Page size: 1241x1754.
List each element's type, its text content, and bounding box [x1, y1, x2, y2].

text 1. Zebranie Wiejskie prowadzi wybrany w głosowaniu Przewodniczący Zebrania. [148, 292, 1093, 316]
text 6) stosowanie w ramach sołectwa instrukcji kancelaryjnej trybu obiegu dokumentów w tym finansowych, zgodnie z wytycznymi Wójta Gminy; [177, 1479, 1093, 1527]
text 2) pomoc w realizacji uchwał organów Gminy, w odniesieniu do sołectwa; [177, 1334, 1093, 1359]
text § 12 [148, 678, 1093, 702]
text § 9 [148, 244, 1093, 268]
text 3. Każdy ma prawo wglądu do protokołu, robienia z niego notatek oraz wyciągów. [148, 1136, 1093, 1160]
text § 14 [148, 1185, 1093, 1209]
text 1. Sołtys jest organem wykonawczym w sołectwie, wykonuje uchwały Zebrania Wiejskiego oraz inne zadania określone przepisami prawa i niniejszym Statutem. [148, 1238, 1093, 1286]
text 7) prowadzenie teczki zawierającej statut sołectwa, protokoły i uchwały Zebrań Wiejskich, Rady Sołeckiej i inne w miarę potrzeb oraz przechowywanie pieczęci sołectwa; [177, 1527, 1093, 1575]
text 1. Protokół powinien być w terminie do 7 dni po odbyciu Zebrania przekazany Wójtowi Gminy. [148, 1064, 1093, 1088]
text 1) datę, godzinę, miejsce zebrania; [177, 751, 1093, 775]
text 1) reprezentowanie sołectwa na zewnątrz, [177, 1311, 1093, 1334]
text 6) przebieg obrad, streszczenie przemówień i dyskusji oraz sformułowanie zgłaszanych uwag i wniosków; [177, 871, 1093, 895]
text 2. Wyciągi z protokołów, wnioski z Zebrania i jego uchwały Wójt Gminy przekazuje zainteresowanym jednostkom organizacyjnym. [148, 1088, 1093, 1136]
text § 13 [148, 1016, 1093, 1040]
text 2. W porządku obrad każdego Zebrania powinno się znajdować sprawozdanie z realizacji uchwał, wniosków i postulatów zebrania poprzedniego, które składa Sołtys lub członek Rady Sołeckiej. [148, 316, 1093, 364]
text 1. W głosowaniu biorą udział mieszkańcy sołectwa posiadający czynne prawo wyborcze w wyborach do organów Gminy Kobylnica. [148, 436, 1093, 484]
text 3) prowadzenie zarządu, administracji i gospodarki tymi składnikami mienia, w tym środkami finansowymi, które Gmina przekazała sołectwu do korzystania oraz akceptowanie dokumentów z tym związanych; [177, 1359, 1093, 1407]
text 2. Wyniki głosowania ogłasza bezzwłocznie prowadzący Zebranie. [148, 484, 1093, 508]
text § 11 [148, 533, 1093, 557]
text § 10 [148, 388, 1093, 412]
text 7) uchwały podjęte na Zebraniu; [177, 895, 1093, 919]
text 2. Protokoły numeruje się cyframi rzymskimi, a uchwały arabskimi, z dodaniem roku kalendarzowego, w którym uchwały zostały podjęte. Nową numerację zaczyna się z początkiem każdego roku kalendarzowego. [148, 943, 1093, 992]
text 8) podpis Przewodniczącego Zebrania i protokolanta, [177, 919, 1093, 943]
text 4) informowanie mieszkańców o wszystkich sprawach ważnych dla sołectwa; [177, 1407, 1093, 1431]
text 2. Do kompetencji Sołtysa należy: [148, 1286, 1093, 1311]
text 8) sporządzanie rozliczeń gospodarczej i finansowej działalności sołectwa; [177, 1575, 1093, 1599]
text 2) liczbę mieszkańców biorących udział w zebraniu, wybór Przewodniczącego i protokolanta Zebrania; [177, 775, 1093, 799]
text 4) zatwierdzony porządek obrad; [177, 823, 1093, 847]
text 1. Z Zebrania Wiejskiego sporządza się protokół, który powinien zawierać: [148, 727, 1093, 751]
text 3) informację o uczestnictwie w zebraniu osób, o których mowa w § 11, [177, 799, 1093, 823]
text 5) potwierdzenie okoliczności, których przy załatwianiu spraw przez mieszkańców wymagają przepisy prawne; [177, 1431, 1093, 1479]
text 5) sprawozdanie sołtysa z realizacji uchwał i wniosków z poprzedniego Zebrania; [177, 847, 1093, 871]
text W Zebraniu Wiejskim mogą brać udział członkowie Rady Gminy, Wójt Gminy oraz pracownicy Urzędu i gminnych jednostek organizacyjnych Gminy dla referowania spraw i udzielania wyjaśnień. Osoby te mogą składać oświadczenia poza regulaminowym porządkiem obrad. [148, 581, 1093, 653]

▶ **Task details**: The records above should be printed in full, exactly as they appear.

▶ **Task answer**:
Page size: 1241x1754.
List each element's type, its text content, and bounding box [x1, y1, x2, y2].

text 1. Zebranie Wiejskie prowadzi wybrany w głosowaniu Przewodniczący Zebrania. [148, 292, 1093, 316]
text 6) stosowanie w ramach sołectwa instrukcji kancelaryjnej trybu obiegu dokumentów w tym finansowych, zgodnie z wytycznymi Wójta Gminy; [177, 1479, 1093, 1527]
text 2) pomoc w realizacji uchwał organów Gminy, w odniesieniu do sołectwa; [177, 1334, 1093, 1359]
text § 12 [148, 678, 1093, 702]
text § 9 [148, 244, 1093, 268]
text 3. Każdy ma prawo wglądu do protokołu, robienia z niego notatek oraz wyciągów. [148, 1136, 1093, 1160]
text § 14 [148, 1185, 1093, 1209]
text 1. Sołtys jest organem wykonawczym w sołectwie, wykonuje uchwały Zebrania Wiejskiego oraz inne zadania określone przepisami prawa i niniejszym Statutem. [148, 1238, 1093, 1286]
text 7) prowadzenie teczki zawierającej statut sołectwa, protokoły i uchwały Zebrań Wiejskich, Rady Sołeckiej i inne w miarę potrzeb oraz przechowywanie pieczęci sołectwa; [177, 1527, 1093, 1575]
text 1. Protokół powinien być w terminie do 7 dni po odbyciu Zebrania przekazany Wójtowi Gminy. [148, 1064, 1093, 1088]
text 1) datę, godzinę, miejsce zebrania; [177, 751, 1093, 775]
text 1) reprezentowanie sołectwa na zewnątrz, [177, 1311, 1093, 1334]
text 6) przebieg obrad, streszczenie przemówień i dyskusji oraz sformułowanie zgłaszanych uwag i wniosków; [177, 871, 1093, 895]
text 2. Wyciągi z protokołów, wnioski z Zebrania i jego uchwały Wójt Gminy przekazuje zainteresowanym jednostkom organizacyjnym. [148, 1088, 1093, 1136]
text § 13 [148, 1016, 1093, 1040]
text 2. W porządku obrad każdego Zebrania powinno się znajdować sprawozdanie z realizacji uchwał, wniosków i postulatów zebrania poprzedniego, które składa Sołtys lub członek Rady Sołeckiej. [148, 316, 1093, 364]
text 1. W głosowaniu biorą udział mieszkańcy sołectwa posiadający czynne prawo wyborcze w wyborach do organów Gminy Kobylnica. [148, 436, 1093, 484]
text 3) prowadzenie zarządu, administracji i gospodarki tymi składnikami mienia, w tym środkami finansowymi, które Gmina przekazała sołectwu do korzystania oraz akceptowanie dokumentów z tym związanych; [177, 1359, 1093, 1407]
text 2. Wyniki głosowania ogłasza bezzwłocznie prowadzący Zebranie. [148, 484, 1093, 508]
text § 11 [148, 533, 1093, 557]
text § 10 [148, 388, 1093, 412]
text 7) uchwały podjęte na Zebraniu; [177, 895, 1093, 919]
text 2. Protokoły numeruje się cyframi rzymskimi, a uchwały arabskimi, z dodaniem roku kalendarzowego, w którym uchwały zostały podjęte. Nową numerację zaczyna się z początkiem każdego roku kalendarzowego. [148, 943, 1093, 992]
text 8) podpis Przewodniczącego Zebrania i protokolanta, [177, 919, 1093, 943]
text 4) informowanie mieszkańców o wszystkich sprawach ważnych dla sołectwa; [177, 1407, 1093, 1431]
text 2. Do kompetencji Sołtysa należy: [148, 1286, 1093, 1311]
text 8) sporządzanie rozliczeń gospodarczej i finansowej działalności sołectwa; [177, 1575, 1093, 1599]
text 2) liczbę mieszkańców biorących udział w zebraniu, wybór Przewodniczącego i protokolanta Zebrania; [177, 775, 1093, 799]
text 4) zatwierdzony porządek obrad; [177, 823, 1093, 847]
text 1. Z Zebrania Wiejskiego sporządza się protokół, który powinien zawierać: [148, 727, 1093, 751]
text 3) informację o uczestnictwie w zebraniu osób, o których mowa w § 11, [177, 799, 1093, 823]
text 5) potwierdzenie okoliczności, których przy załatwianiu spraw przez mieszkańców wymagają przepisy prawne; [177, 1431, 1093, 1479]
text 5) sprawozdanie sołtysa z realizacji uchwał i wniosków z poprzedniego Zebrania; [177, 847, 1093, 871]
text W Zebraniu Wiejskim mogą brać udział członkowie Rady Gminy, Wójt Gminy oraz pracownicy Urzędu i gminnych jednostek organizacyjnych Gminy dla referowania spraw i udzielania wyjaśnień. Osoby te mogą składać oświadczenia poza regulaminowym porządkiem obrad. [148, 581, 1093, 653]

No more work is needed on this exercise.